Je n’ignore pas qu’il existe aux États-Unis une secrète tendance qui porte le peuple à réduire la puissance judiciaire ; dans la plupart des constitutions particulières d’État, le gouvernement, sur la demande de deux Chambres, peut enlever aux juges leur siège. Certaines constitutions font élire les membres des tribunaux et les soumettent à de fréquentes réélections. J’ose prédire que ces innovations auront tôt ou tard des résultats funestes et qu’on s’apercevra un jour qu’en diminuant ainsi l’indépendance des magistrats, on n’a pas seulement attaqué le pouvoir judiciaire, mais la république démocratique elle-même.

Il ne faut pas croire, du reste, qu’aux États-Unis l’esprit légiste soit uniquement renfermé dans l’enceinte des tribunaux ; il s’étend bien au-delà.

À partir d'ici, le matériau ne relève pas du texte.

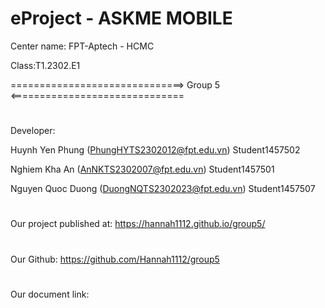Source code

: # eProject - ASKME MOBILE
Center name: FPT-Aptech - HCMC

Class:T1.2302.E1

==============================> Group 5 <==============================
#
Developer:

Huynh Yen Phung (PhungHYTS2302012@fpt.edu.vn) Student1457502

Nghiem Kha An (AnNKTS2302007@fpt.edu.vn) Student1457501

Nguyen Quoc Duong (DuongNQTS2302023@fpt.edu.vn) Student1457507
#
Our project published at: https://hannah1112.github.io/group5/

#
Our Github: https://github.com/Hannah1112/group5

#
Our document link:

Les légistes, formant la seule classe éclairée dont le peuple ne se défie point, sont naturellement appelés à occuper la plupart des fonctions publiques. Ils remplissent les législatures, et sont à la tête des administrations ; ils exercent donc une grande influence sur la formation de la loi et sur son exécution. Les légistes sont pourtant obligés de céder au courant d’opinion

  1. Voyez au premier volume ce que je dis du pouvoir judiciaire.